• **Problem set**:
[a] In the Golden Globes commentary, who does the writer propose should host instead of Ricky Gervais?
[b] Copy the passage of the Golden Globes commentary starting with "Well the Golden" and going on through "again next year?".

··· Selected excerpt ···

Well the Golden Globes—that drunken pre-game party to the Oscars—went down Sunday evening. What a joy. I missed much of the red carpet situation, but unluckily for me I did manage to catch Ricky Gervais’ opening monologue, leading me to wonder: how did he get asked back to host, and for heaven’s sake will it happen again next year?

Sure, his snippets were occasionally funny. Emphasis on the occasional aspect. Overall, that laughter you heard was nervous, horrified and embarrassed twittering. We all know that Charlie Sheen, Tom Cruise and Mel Gibson are crazy. Give it up. My main beef with his repertoire is not that it is too mean or harsh, but rather that a lot of what he said sounded tired, and indeed had already been touched upon at last year’s Golden Globes. Plus, thick skins aside: if no one in the room is laughing at a particular quip, then as a comedian you have a bit of a problem on your hands.

The really funny thing is that Gervais looks as though he knows he is bombing it, and just hoping for someone to pull him off-stage with a cane or umbrella handle, ending the whole affair.

Here’s an idea: Pay Tina Fey whatever she wants and have her do it. Everyone loves Tina and her continued loyalty to the writing side of things.

Moving on.

Here is my own personal award for the night: Cutest Golden Globes Moment goes to Kaley Cuoco presenting Jim Parsons with the Golden Globe for Best Actor in a TV Series, Comedy or Musical. It’s adorable because they are both on the show and she literally could not contain herself and was jumping up and down. Also they both have kind of funny voices.


Spare us the adorbs moments you might say; where are the dresses?

Two words: Olivia Wilde. Two more words: best dress. Two more: sparkly and poufy.

Need I say more?

Note her shoes.

Most heinous dress of the night? Dear January Jones, first you host one of the worst Saturday Night Lives in recent memory (last winter), then you show up to the Golden Globes in this.

··· Source information ···

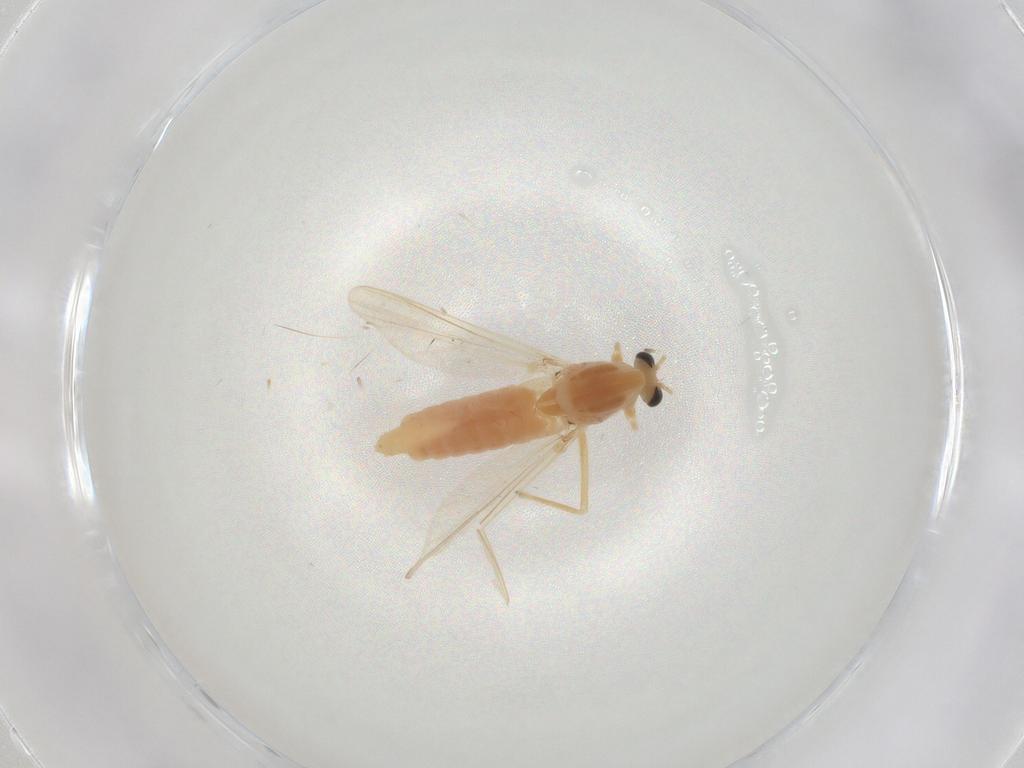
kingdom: Animalia
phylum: Arthropoda
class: Insecta
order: Diptera
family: Chironomidae
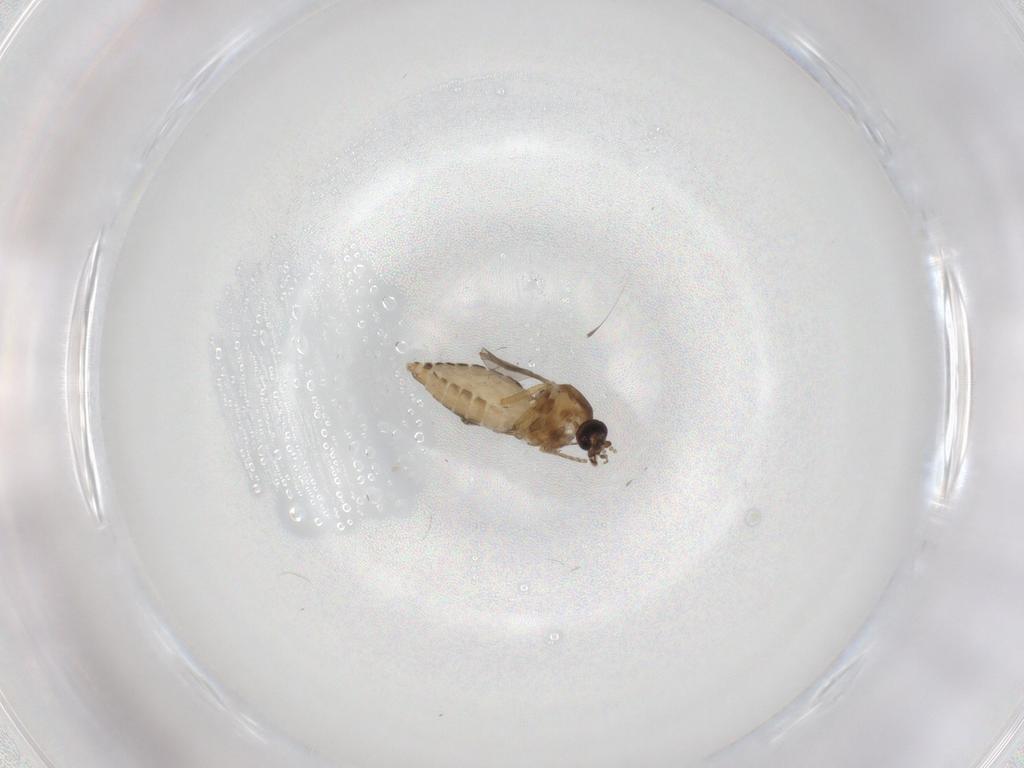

···

• **Task responses**:
[a] Tina Fey.

[b]
Well the Golden Globes—that drunken pre-game party to the Oscars—went down Sunday evening. What a joy. I missed much of the red carpet situation, but unluckily for me I did manage to catch Ricky Gervais’ opening monologue, leading me to wonder: how did he get asked back to host, and for heaven’s sake will it happen again next year?